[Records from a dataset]
--- --- ---

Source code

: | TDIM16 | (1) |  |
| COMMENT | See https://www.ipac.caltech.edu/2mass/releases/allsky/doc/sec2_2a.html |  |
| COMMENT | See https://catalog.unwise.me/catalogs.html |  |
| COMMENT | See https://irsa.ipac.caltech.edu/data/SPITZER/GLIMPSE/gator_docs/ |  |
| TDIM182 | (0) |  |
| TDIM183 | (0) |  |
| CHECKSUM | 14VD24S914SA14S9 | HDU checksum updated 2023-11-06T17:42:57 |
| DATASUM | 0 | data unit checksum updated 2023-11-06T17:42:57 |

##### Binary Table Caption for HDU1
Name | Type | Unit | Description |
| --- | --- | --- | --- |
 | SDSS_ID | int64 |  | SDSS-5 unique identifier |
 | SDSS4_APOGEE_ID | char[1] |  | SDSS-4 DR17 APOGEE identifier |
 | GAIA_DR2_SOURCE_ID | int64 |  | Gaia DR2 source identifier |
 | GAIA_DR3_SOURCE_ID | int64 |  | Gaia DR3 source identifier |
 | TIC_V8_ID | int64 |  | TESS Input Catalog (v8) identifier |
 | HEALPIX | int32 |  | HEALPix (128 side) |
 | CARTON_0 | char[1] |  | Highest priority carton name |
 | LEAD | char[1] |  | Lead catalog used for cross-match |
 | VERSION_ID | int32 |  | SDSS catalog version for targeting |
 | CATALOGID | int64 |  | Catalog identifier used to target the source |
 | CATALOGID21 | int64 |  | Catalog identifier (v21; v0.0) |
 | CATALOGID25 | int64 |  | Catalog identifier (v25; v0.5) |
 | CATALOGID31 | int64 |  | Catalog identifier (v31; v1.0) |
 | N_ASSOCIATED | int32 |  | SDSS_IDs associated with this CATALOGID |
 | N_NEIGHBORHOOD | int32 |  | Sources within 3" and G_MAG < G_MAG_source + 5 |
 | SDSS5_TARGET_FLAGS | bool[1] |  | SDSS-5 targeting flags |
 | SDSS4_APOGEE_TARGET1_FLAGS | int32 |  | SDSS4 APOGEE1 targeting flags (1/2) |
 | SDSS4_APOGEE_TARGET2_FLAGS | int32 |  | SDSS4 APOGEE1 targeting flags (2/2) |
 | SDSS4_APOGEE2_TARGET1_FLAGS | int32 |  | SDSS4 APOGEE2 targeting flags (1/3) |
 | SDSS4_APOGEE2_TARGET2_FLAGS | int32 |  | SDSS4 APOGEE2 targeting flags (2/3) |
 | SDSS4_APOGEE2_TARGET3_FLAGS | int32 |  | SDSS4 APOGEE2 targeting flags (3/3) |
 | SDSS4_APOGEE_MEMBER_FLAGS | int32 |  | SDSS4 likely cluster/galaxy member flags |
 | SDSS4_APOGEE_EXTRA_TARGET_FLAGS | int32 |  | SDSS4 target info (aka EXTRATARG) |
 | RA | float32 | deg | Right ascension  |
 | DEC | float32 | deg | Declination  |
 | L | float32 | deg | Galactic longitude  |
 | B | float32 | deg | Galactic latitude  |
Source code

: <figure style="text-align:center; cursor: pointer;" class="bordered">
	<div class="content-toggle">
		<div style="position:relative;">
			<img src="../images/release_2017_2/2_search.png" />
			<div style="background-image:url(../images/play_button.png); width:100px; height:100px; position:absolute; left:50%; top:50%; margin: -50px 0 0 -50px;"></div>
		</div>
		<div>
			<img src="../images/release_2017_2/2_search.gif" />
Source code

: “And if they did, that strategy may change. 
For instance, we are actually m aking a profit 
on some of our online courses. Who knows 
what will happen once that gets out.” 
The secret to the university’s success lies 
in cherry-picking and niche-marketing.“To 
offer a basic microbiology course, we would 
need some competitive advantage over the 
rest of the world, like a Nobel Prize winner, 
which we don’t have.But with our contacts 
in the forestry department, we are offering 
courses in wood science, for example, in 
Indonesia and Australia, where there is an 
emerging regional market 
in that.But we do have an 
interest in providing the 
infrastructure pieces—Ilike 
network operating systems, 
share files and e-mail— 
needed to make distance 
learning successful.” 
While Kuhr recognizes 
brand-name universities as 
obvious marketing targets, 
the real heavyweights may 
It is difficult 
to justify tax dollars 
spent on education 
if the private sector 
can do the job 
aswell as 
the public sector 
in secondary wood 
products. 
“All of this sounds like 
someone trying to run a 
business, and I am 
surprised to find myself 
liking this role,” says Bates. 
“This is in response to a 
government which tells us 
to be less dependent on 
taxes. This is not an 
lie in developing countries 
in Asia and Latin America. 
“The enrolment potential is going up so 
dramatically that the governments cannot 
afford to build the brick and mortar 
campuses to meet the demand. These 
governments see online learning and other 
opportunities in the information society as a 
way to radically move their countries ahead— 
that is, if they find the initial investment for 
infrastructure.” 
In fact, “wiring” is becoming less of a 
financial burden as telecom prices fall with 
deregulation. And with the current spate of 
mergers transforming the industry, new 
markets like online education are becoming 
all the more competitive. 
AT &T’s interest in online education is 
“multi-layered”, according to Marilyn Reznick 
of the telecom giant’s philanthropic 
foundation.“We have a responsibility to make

--- --- ---

### ACTIVITY
Extract every line of the records above that contains the word "becoming".

### RESPONSE TO THE EXERCISE
In fact, “wiring” is becoming less of a 
markets like online education are becoming 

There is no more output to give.